Free Market Madness is not an argument for a psychodynamically informed psychology and economics. Far from it. However, it is an argument for recognizing unconscious, irrational processes in our decision making.

The modern pendulum swing
The unconscious has lived as a neighbor to conscious processes in psychology for a long time. Observations of behavior, and lived experience itself, teaches us that both conscious and unconscious processes are at work in human motivation and action. Yes, our brain has been "wired" by the long process of natural selection to have some bias that seem to trick us and undermine us, as Peter explains in some detail using examples such as saving for retirement or dieting. We have all learned that our brains can trick us. For example, we are prone to perceptual illusions that we learned in first-year psychology, and most important to Peter's thesis, we are prone to decisional bias labeled as things like the availability heuristic or representativeness bias. There is no doubt that a good portion our thoughts and actions are unconscious as John Bargh argues.

At the same time, there is ample evidence from life and research labeled "Positive Psychology" that we, humans, make conscious choices. It's not only that we become aware consciously of choice (the strong position of those who dismiss will), but that we act willfully in ways that might be described as courageous, kind or even wise. Peter provides examples of these conscious, deliberate acts as well.

So, my first reaction to reading Free Market Madness is the "madness" of adopting an either-or position with regards to psychological processes - conscious or unconscious, but not both. Peter clearly recognizes how both processes are part of our psychology, and he advocates that this should inform public policy to help us achieve our goals. Individual self-regulation and willpower so often simply aren't enough.

I'm glad that Free Market Madness is contributing to our understanding of how irrational we can be, how the assumption of rationality in economics is problematic, and how we need to consider both the rational and irrational in humanity when we develop policy.
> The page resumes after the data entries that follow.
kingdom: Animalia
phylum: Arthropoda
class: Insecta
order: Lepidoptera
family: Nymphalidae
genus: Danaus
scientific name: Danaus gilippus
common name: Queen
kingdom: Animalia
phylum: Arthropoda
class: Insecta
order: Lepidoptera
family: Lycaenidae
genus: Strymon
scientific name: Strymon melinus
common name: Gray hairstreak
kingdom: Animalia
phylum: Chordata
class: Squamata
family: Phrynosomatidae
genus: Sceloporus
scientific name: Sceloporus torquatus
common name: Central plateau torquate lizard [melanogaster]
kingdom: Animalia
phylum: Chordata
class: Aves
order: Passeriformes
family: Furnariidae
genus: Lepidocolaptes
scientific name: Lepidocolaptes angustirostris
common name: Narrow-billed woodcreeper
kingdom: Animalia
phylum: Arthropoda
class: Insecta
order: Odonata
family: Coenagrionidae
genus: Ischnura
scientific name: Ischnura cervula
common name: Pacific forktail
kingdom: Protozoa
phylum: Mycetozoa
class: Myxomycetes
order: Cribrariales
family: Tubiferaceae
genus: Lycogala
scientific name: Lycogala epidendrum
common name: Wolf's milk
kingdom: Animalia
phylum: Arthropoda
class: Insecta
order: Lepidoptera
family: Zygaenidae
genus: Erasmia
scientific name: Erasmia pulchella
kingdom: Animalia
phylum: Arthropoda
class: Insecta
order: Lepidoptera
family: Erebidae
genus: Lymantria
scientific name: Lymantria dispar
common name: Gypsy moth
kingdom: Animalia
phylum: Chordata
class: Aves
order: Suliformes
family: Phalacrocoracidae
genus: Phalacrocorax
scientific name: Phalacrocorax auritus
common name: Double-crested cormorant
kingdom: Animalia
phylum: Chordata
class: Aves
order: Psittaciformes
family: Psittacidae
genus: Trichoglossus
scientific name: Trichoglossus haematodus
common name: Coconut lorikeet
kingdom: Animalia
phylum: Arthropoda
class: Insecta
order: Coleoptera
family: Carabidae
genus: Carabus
What this book also reminded me is, as one of my early mentors once told me, "we borrow from each other's garbage pails." That is, one discipline borrows ideas from another, but these ideas have often already been discarded in the other discipline.

The assumption of rationality, of utility, as a dominant explanatory principle of human decision making, is one such idea. Free Market Madness does a good job of showing the limits of this assumption and the problems this mistaken belief can create.